_TASK GOAL_
Copy out, word for word, the passage below of Reddit commenters' verdicts on the original poster.
:: PASSAGE ::
Redditors declared our OP WAS the A**hole. 

It’s a tricky situation.

Let’s hear some thoughts…

“You’re downright YTA.”

“You clearly lack self-awareness if you think you aren’t. Shaming him the day after his birthday is truly vicious and invidious.”

“It wasn’t beneficial to anyone and only made him dismayed. I don’t know how much food it is, but any amount of food won’t justify it.”

“It’s implicit from your post that you are self-centered and self-absorbed. You focused on how he embarrasses you and how it affects you.”

“You didn’t even care that it isn’t healthy. You didn’t care about the nutritional aspect.”  ~ Compensate1995

“I can’t imagine why he has a disordered relationship with food.”

“What a horrible way to think about your child, let alone say it out loud.”

“She seriously thinks he has nothing to contribute to a relationship besides his waistline?”
:::
:: DATA EXCERPTS ::
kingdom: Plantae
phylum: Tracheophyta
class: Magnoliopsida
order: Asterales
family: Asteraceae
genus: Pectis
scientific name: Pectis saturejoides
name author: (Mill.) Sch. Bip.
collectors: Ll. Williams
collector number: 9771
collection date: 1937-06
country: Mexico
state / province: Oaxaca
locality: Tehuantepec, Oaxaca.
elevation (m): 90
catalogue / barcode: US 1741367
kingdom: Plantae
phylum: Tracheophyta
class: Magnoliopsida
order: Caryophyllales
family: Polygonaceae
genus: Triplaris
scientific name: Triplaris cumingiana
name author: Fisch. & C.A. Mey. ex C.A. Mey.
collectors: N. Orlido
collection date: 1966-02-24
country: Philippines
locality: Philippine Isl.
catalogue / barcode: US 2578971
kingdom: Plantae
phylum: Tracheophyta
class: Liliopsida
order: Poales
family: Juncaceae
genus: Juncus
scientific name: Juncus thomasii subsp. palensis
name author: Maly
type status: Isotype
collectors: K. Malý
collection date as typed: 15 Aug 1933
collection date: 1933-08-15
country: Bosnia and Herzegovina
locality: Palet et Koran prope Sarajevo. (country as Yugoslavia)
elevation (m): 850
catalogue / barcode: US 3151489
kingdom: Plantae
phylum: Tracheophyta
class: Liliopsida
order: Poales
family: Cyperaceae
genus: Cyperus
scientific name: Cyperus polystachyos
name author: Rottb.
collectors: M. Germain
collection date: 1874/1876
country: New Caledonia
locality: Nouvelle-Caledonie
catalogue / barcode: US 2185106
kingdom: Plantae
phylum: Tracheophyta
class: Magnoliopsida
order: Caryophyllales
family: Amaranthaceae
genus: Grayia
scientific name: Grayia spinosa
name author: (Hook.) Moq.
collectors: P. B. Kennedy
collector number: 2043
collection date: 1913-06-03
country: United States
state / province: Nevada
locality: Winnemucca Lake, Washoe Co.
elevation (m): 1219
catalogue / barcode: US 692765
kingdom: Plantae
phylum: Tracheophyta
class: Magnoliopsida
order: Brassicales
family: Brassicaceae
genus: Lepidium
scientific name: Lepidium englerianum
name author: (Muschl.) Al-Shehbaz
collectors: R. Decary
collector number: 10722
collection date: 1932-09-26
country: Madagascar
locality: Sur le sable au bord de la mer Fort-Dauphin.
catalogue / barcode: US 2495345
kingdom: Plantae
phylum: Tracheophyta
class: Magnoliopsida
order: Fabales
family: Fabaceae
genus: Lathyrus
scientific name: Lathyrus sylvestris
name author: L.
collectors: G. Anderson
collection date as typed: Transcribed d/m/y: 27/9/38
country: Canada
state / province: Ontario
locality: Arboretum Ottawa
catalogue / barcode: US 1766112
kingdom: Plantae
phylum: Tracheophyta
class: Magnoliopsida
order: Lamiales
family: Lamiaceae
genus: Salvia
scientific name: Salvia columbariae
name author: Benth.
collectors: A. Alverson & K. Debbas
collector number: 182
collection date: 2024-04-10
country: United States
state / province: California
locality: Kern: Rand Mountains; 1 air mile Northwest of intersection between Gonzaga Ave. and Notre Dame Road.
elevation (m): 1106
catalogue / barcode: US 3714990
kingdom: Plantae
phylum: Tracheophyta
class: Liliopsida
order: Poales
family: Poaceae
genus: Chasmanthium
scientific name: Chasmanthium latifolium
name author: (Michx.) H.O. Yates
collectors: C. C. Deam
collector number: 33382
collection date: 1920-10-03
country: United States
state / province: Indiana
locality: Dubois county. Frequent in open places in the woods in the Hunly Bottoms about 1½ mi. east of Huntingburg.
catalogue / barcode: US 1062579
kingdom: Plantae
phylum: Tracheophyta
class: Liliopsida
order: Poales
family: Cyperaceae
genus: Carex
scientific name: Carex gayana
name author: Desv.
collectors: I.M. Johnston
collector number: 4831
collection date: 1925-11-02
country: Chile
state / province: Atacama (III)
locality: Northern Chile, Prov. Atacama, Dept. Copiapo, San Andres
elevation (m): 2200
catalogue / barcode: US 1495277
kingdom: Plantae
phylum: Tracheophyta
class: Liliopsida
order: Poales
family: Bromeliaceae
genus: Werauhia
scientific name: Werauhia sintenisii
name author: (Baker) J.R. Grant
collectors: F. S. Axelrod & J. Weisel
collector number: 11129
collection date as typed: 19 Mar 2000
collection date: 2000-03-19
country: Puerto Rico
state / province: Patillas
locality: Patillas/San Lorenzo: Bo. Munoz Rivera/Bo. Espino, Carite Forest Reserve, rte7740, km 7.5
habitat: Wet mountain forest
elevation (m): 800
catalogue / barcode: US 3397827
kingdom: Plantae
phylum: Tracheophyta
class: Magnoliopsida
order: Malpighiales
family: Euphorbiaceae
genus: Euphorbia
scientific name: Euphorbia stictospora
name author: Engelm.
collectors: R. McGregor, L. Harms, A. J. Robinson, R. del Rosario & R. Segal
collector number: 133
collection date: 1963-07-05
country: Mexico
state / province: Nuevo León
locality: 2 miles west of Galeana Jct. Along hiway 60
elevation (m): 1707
:::
_ANSWER TO THIS PROBLEM_
Redditors declared our OP WAS the A**hole. 

It’s a tricky situation.

Let’s hear some thoughts…

“You’re downright YTA.”

“You clearly lack self-awareness if you think you aren’t. Shaming him the day after his birthday is truly vicious and invidious.”

“It wasn’t beneficial to anyone and only made him dismayed. I don’t know how much food it is, but any amount of food won’t justify it.”

“It’s implicit from your post that you are self-centered and self-absorbed. You focused on how he embarrasses you and how it affects you.”

“You didn’t even care that it isn’t healthy. You didn’t care about the nutritional aspect.”  ~ Compensate1995

“I can’t imagine why he has a disordered relationship with food.”

“What a horrible way to think about your child, let alone say it out loud.”

“She seriously thinks he has nothing to contribute to a relationship besides his waistline?”